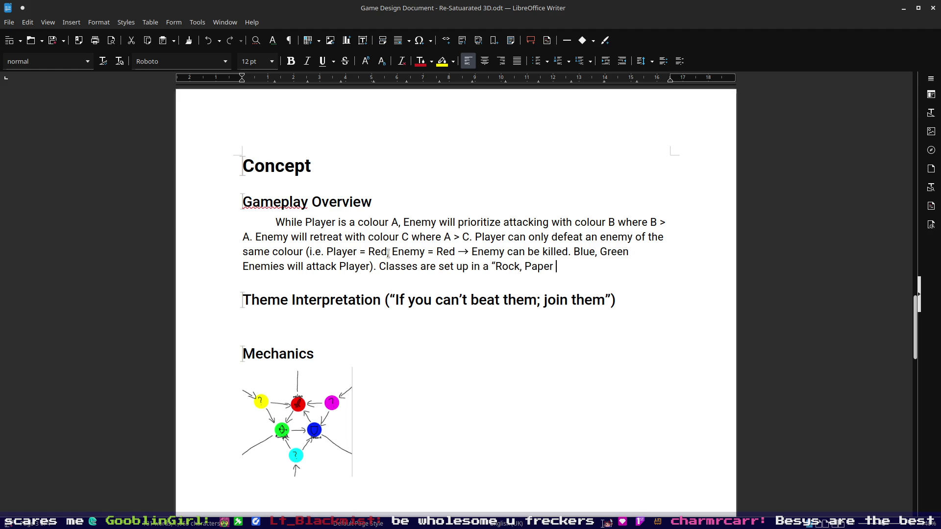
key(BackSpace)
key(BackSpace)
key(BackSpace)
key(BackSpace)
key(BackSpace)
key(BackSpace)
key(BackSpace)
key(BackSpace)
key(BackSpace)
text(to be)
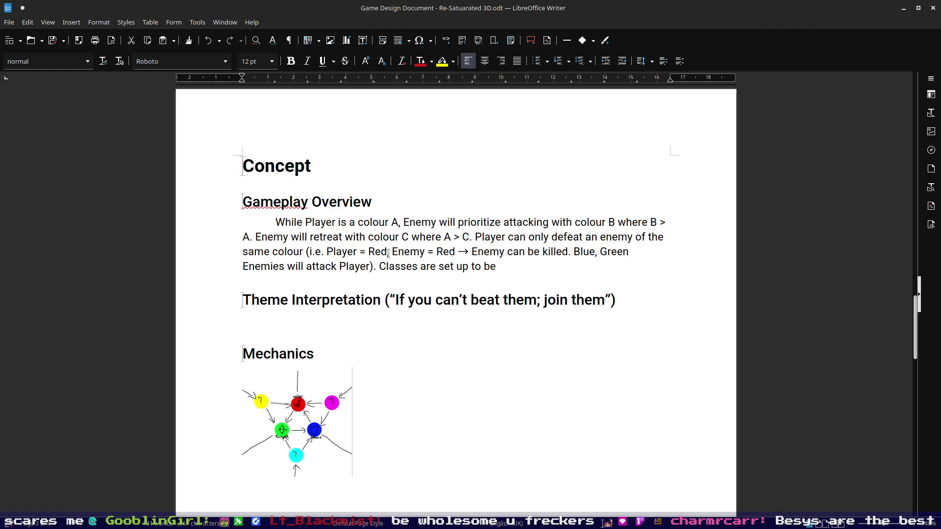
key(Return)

#### EXERCISE PROMPT
Could you transcribe every entry above exactly, leaving out the images?

#### SOLUTION TO THE PROBLEM
key(BackSpace)
key(BackSpace)
key(BackSpace)
key(BackSpace)
key(BackSpace)
key(BackSpace)
key(BackSpace)
key(BackSpace)
key(BackSpace)
text(to be)
key(Return)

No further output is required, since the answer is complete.